In the real-time monitoring system of stepping explosion-proof electric cylinders, data collected by sensors is like raw materials continuously flowing into a factory. Only through fine processing can the huge value contained in the data be excavated.
When sensors capture data such as displacement, pressure, and temperature of the stepping explosion-proof electric cylinder, this data is quickly transmitted to the controller via a communication module.
As the "primary processing plant" for data, the controller performs preliminary cleaning and preprocessing on the raw data. It removes noise interference, fills possible missing values, and marks and corrects abnormal data. For example, when the data collected by the displacement sensor shows obvious jumps, the controller uses data interpolation algorithms to correct the abnormal data based on the trend of preceding and following data, ensuring the accuracy and continuity of the data. The preprocessed data, like screened high-quality raw materials, lays a solid foundation for subsequent in-depth analysis.
Subsequently, the processed data is transmitted to the host computer software for storage. The host computer software is equipped with a large-capacity database that can long-term store massive historical data. These historical data not only record the operating status of the
stepping explosion-proof electric cylinder but also serve as valuable resources for analyzing equipment performance and predicting failures. To manage and store this data efficiently, the database typically adopts specific data structures and storage methods, such as time-series databases, which can store and query data efficiently in chronological order to meet the high requirements of the real-time monitoring system for data storage and retrieval.

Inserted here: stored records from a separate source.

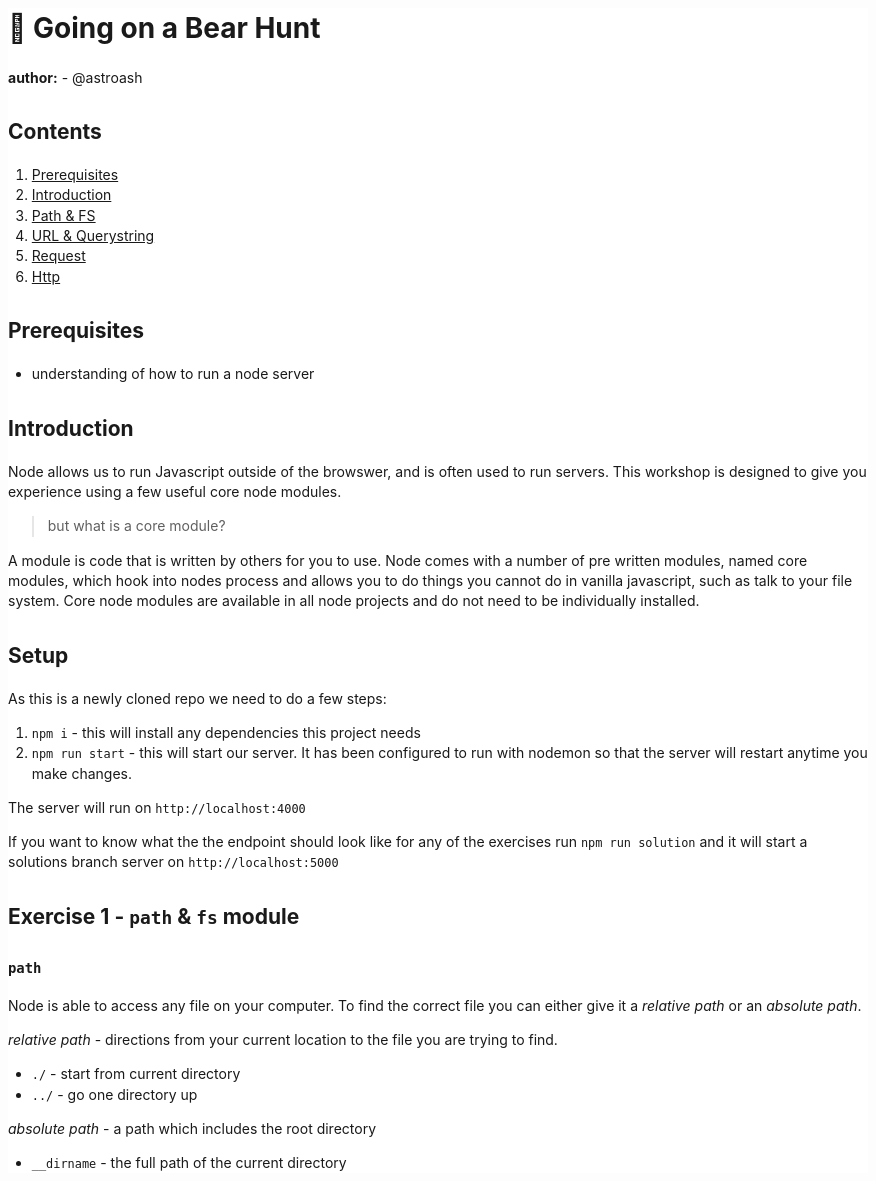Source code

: # 🐻 Going on a Bear Hunt

**author:** - @astroash

## Contents 
1. [Prerequisites](#prerequisites)
2. [Introduction](#introduction)
3. [Path & FS](#exercise-1---path--fs-module)
4. [URL & Querystring](#exercise-2---url--querystring-module)
5. [Request](#exercise-3---request-module)
5. [Http](#exercise-3---http-module)

## Prerequisites
- understanding of how to run a node server

## Introduction

Node allows us to run Javascript outside of the browswer, and is often used to run servers. This workshop is designed to give you experience using a few useful core node modules.

> but what is a core module?

A module is code that is written by others for you to use. Node comes with a number of pre written modules, named core modules, which hook into nodes process and allows you to do things you cannot do in vanilla javascript, such as talk to your file system. Core node modules are available in all node projects and do not need to be individually installed. 

## Setup

As this is a newly cloned repo we need to do a few steps:
1. `npm i` - this will install any dependencies this project needs
2. `npm run start` - this will start our server. It has been configured to run with nodemon so that the server will restart anytime you make changes.

The server will run on `http://localhost:4000`

If you want to know what the the endpoint should look like for any of the exercises run `npm run solution` and it will start a solutions branch server on `http://localhost:5000`

## Exercise 1 - `path` & `fs` module 
### `path`
Node is able to access any file on your computer. To find the correct file you can either give it a _relative path_ or an _absolute path_. 

_relative path_ - directions from your current location to the file you are trying to find.
- `./` - start from current directory
- `../` - go one directory up

_absolute path_ - a path which includes the root directory
- `__dirname` - the full path of the current directory 
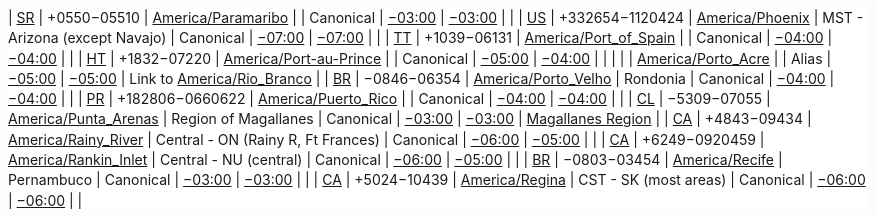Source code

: | [SR](https://en.wikipedia.org/wiki/ISO_3166-1:SR)            | +0550−05510                                                  | [America/Paramaribo](https://en.wikipedia.org/w/index.php?title=America/Paramaribo&action=edit&redlink=1) |                                                              | Canonical  | [−03:00](https://en.wikipedia.org/wiki/UTC%E2%88%9203:00) | [−03:00](https://en.wikipedia.org/wiki/UTC%E2%88%9203:00) |                                                              |
| [US](https://en.wikipedia.org/wiki/ISO_3166-1:US)            | +332654−1120424                                              | [America/Phoenix](https://en.wikipedia.org/w/index.php?title=America/Phoenix&action=edit&redlink=1) | MST - Arizona (except Navajo)                                | Canonical  | [−07:00](https://en.wikipedia.org/wiki/UTC%E2%88%9207:00) | [−07:00](https://en.wikipedia.org/wiki/UTC%E2%88%9207:00) |                                                              |
| [TT](https://en.wikipedia.org/wiki/ISO_3166-1:TT)            | +1039−06131                                                  | [America/Port_of_Spain](https://en.wikipedia.org/w/index.php?title=America/Port_of_Spain&action=edit&redlink=1) |                                                              | Canonical  | [−04:00](https://en.wikipedia.org/wiki/UTC%E2%88%9204:00) | [−04:00](https://en.wikipedia.org/wiki/UTC%E2%88%9204:00) |                                                              |
| [HT](https://en.wikipedia.org/wiki/ISO_3166-1:HT)            | +1832−07220                                                  | [America/Port-au-Prince](https://en.wikipedia.org/w/index.php?title=America/Port-au-Prince&action=edit&redlink=1) |                                                              | Canonical  | [−05:00](https://en.wikipedia.org/wiki/UTC%E2%88%9205:00) | [−04:00](https://en.wikipedia.org/wiki/UTC%E2%88%9204:00) |                                                              |
|                                                              |                                                              | [America/Porto_Acre](https://en.wikipedia.org/w/index.php?title=America/Rio_Branco&action=edit&redlink=1) |                                                              | Alias      | [−05:00](https://en.wikipedia.org/wiki/UTC%E2%88%9205:00) | [−05:00](https://en.wikipedia.org/wiki/UTC%E2%88%9205:00) | Link to [America/Rio_Branco](https://en.wikipedia.org/w/index.php?title=America/Rio_Branco&action=edit&redlink=1) |
| [BR](https://en.wikipedia.org/wiki/ISO_3166-1:BR)            | −0846−06354                                                  | [America/Porto_Velho](https://en.wikipedia.org/w/index.php?title=America/Porto_Velho&action=edit&redlink=1) | Rondonia                                                     | Canonical  | [−04:00](https://en.wikipedia.org/wiki/UTC%E2%88%9204:00) | [−04:00](https://en.wikipedia.org/wiki/UTC%E2%88%9204:00) |                                                              |
| [PR](https://en.wikipedia.org/wiki/ISO_3166-1:PR)            | +182806−0660622                                              | [America/Puerto_Rico](https://en.wikipedia.org/w/index.php?title=America/Puerto_Rico&action=edit&redlink=1) |                                                              | Canonical  | [−04:00](https://en.wikipedia.org/wiki/UTC%E2%88%9204:00) | [−04:00](https://en.wikipedia.org/wiki/UTC%E2%88%9204:00) |                                                              |
| [CL](https://en.wikipedia.org/wiki/ISO_3166-1:CL)            | −5309−07055                                                  | [America/Punta_Arenas](https://en.wikipedia.org/wiki/America/Punta_Arenas) | Region of Magallanes                                         | Canonical  | [−03:00](https://en.wikipedia.org/wiki/UTC%E2%88%9203:00) | [−03:00](https://en.wikipedia.org/wiki/UTC%E2%88%9203:00) | [Magallanes Region](https://en.wikipedia.org/wiki/Magallanes_Region) |
| [CA](https://en.wikipedia.org/wiki/ISO_3166-1:CA)            | +4843−09434                                                  | [America/Rainy_River](https://en.wikipedia.org/w/index.php?title=America/Rainy_River&action=edit&redlink=1) | Central - ON (Rainy R, Ft Frances)                           | Canonical  | [−06:00](https://en.wikipedia.org/wiki/UTC%E2%88%9206:00) | [−05:00](https://en.wikipedia.org/wiki/UTC%E2%88%9205:00) |                                                              |
| [CA](https://en.wikipedia.org/wiki/ISO_3166-1:CA)            | +6249−0920459                                                | [America/Rankin_Inlet](https://en.wikipedia.org/w/index.php?title=America/Rankin_Inlet&action=edit&redlink=1) | Central - NU (central)                                       | Canonical  | [−06:00](https://en.wikipedia.org/wiki/UTC%E2%88%9206:00) | [−05:00](https://en.wikipedia.org/wiki/UTC%E2%88%9205:00) |                                                              |
| [BR](https://en.wikipedia.org/wiki/ISO_3166-1:BR)            | −0803−03454                                                  | [America/Recife](https://en.wikipedia.org/w/index.php?title=America/Recife&action=edit&redlink=1) | Pernambuco                                                   | Canonical  | [−03:00](https://en.wikipedia.org/wiki/UTC%E2%88%9203:00) | [−03:00](https://en.wikipedia.org/wiki/UTC%E2%88%9203:00) |                                                              |
| [CA](https://en.wikipedia.org/wiki/ISO_3166-1:CA)            | +5024−10439                                                  | [America/Regina](https://en.wikipedia.org/w/index.php?title=America/Regina&action=edit&redlink=1) | CST - SK (most areas)                                        | Canonical  | [−06:00](https://en.wikipedia.org/wiki/UTC%E2%88%9206:00) | [−06:00](https://en.wikipedia.org/wiki/UTC%E2%88%9206:00) |                                                              |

Data analysis technology is the "core tool" for excavating data value. By applying various data analysis algorithms and models, valuable information can be extracted from historical data to achieve precise evaluation of the stepping explosion-proof electric cylinder's equipment status and fault prediction. For instance, statistical analysis methods can calculate statistical features such as the mean, variance, maximum, and minimum of each operating parameter of the electric cylinder. Analyzing these features helps understand the equipment's operational stability and changing trends. Machine learning algorithms like support vector machines and neural networks can be used to establish fault prediction models for the electric cylinder. Through training on large amounts of normal operation data and fault data, the model can identify potential patterns and features in the data. When monitored data exhibits features similar to fault patterns, the model will predict possible equipment failures and issue early warning signals.
In fault prediction, data analysis technology plays a critical role. By analyzing the long-term operation data of the stepping explosion-proof electric cylinder and combining it with the equipment's working principles and structural characteristics, an accurate fault prediction model can be established. For example, by monitoring the pressure and displacement data of the electric cylinder and analyzing their variation laws under different working conditions, when a sudden pressure increase and abnormal displacement are detected, the fault prediction model can determine potential faults such as jamming or overload in the electric cylinder and promptly issue a warning to remind maintenance personnel to inspect and maintain it. Compared with traditional post-failure maintenance, this data analysis-based fault prediction method can detect equipment faults in advance, effectively avoid production losses caused by sudden equipment failures, and significantly improve equipment reliability and production efficiency.